Está rolando uma polêmica na internet por causa de um site, veiculado na imprensa como inovador, no qual o cliente decide quanto quer pagar por uma marca gráfica. Designers (ou não) postam suas propostas e ele escolhe a que acha melhor, numa espécie de leilão ao contrário (o cliente define o preço e os profissionais disputam os projetos).

Pois as comunidades de design estão cheias de gente espumando de raiva, inconformados com o modelo de negócio. Alegam que design é coisa séria demais para ser vendido num feirão, sem nenhum critério, desvalorizando o conhecimento que o profissional deve ter para fazer um trabalho bem feito.

Bom, vamos analisar primeiro a inovação do serviço. Na verdade, o modelo sempre existiu. Não é de agora que o cliente decide quanto quer pagar e o que quer comprar. O que o site fez foi organizar essa forma de trabalho, colocando as partes em contato direto. E, que fique claro, todas as partes envolvidas são maiores de idade e estão lá por livre e espontânea vontade.

Muita gente alega que isso é prostituição da profissão. Ok, e daí? O que há de errado com a prostituição? Há prostitutas que fazem ponto na esquina, bem baratinhas, e há as de luxo, que falam línguas e acompanham executivos. De fato, o cliente escolhe o serviço que quer de acordo com o orçamento disponível. Ele paga por aquilo que tem valor para ele. E ponto.

Acompanhei discussões onde alguns profissionais estavam preocupados com banalização do processo de elaboração de marcas gráficas. Ora, se os clientes acham que qualquer um pode fazer uma marca, a culpa é deles? Na minha opinião, a culpa é dos designers mesmo. Se alguém compara duas opções muito diferentes em pé de igualdade, é porque quem fez o trabalho mais elaborado (e caro), não conseguiu deixar clara a diferença. E isso é responsabilidade do designer e de ninguém mais.

Será que as grandes empresas de design estão perdendo o sono por causa desse site? Acredito que não, justamente porque conseguem deixar claro para seus clientes que uma marca gráfica não é só um desenho; há muito trabalho por trás, há estratégia, há planejamento, há conceito. Não pode ser feito por qualquer um, dá mais retorno ao negócio, VALE MAIS. Mas tem muito designer aí que só entrega um desenho mesmo. Então, tem mais é que arrancar os cabelos de preocupação (se é que já não estava careca, pois o mercado está assim selvagem não é de hoje).
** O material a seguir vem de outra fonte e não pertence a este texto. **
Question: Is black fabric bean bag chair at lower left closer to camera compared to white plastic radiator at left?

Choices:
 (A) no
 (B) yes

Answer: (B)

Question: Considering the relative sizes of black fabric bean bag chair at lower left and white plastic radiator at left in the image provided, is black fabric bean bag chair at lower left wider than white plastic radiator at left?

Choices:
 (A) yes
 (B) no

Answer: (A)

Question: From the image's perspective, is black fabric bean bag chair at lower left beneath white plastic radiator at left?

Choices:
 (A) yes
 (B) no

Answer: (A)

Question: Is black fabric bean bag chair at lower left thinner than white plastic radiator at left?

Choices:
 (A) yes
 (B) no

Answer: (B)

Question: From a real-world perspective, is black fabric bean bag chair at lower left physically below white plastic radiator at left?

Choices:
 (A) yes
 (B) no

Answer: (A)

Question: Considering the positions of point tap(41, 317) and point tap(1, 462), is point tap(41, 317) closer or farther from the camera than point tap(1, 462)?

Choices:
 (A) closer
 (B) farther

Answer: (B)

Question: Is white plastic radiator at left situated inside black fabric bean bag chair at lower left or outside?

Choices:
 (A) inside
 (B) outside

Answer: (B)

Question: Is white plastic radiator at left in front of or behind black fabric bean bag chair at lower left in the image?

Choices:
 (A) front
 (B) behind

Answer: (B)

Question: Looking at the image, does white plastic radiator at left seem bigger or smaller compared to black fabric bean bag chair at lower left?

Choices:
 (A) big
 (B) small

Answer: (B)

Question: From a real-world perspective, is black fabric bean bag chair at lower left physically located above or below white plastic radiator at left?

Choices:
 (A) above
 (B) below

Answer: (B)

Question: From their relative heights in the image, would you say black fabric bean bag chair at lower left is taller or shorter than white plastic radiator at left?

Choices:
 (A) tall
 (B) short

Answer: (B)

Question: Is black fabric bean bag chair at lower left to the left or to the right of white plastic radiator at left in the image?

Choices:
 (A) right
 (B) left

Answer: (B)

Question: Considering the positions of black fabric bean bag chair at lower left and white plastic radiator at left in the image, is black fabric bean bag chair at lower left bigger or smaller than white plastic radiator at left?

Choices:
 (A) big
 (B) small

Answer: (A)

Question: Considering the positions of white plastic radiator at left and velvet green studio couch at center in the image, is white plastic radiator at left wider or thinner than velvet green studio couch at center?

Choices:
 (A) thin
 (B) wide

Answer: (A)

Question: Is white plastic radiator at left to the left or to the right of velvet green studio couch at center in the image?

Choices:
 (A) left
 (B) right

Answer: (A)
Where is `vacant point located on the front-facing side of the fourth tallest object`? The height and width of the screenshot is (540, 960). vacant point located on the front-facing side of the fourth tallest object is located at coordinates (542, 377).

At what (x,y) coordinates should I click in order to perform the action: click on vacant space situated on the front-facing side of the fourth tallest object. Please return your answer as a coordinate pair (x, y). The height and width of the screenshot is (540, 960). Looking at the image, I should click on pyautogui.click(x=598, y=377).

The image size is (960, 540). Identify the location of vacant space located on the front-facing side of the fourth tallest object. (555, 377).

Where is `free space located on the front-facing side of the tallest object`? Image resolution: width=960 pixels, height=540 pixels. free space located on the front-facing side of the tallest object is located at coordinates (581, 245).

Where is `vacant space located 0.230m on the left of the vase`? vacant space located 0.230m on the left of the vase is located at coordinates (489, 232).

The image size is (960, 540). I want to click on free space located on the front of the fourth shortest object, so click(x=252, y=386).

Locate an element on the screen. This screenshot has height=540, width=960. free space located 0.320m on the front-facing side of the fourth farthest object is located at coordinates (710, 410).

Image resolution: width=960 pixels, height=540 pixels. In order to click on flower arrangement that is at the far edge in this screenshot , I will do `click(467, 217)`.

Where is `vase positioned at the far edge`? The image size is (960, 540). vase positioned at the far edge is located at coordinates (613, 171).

Alguém aí já comprou um sofá numa daquelas lojas de móveis populares? São feios, mal-acabados, ergonomicamente desastrosos, mas baratos. Já vi mais de uma pessoa ficar feliz da vida com a aquisição. Quem sou eu para dizer que o sofá não presta? Penso que funciona da mesma maneira para qualquer serviço – se quem comprou ficou satisfeito, não há mais nada a discutir. Não adianta eu convencer o sujeito que  um sofá projetado por Charles e Ray Eames é infinitamente superior. Para ele, aquele está bom que chega, muito melhor sintonizado com a sua realidade e seu gosto. Como alguém ousa dizer que o sujeito está errado?

Penso ser muita prepotência decidir o que é melhor para os outros; o que eles devem consumir, a quem devem contratar. Quantos designers por aí contratam técnicos eletricistas com carteirinha do CREA para instalar o chuveiro? Teoricamente eles são melhores, mais confiáveis. E olha que, nesse caso, estamos falando de sua segurança pessoal – você pode morrer eletrocutado se o sujeito fizer bobagem. Mas os designers estão errados se contratam o seu Zé da Esquina? Penso que não. O cliente decide o quanto quer pagar e SEMPRE tem consciência de que o que vai receber em troca é proporcional a isso. Fato.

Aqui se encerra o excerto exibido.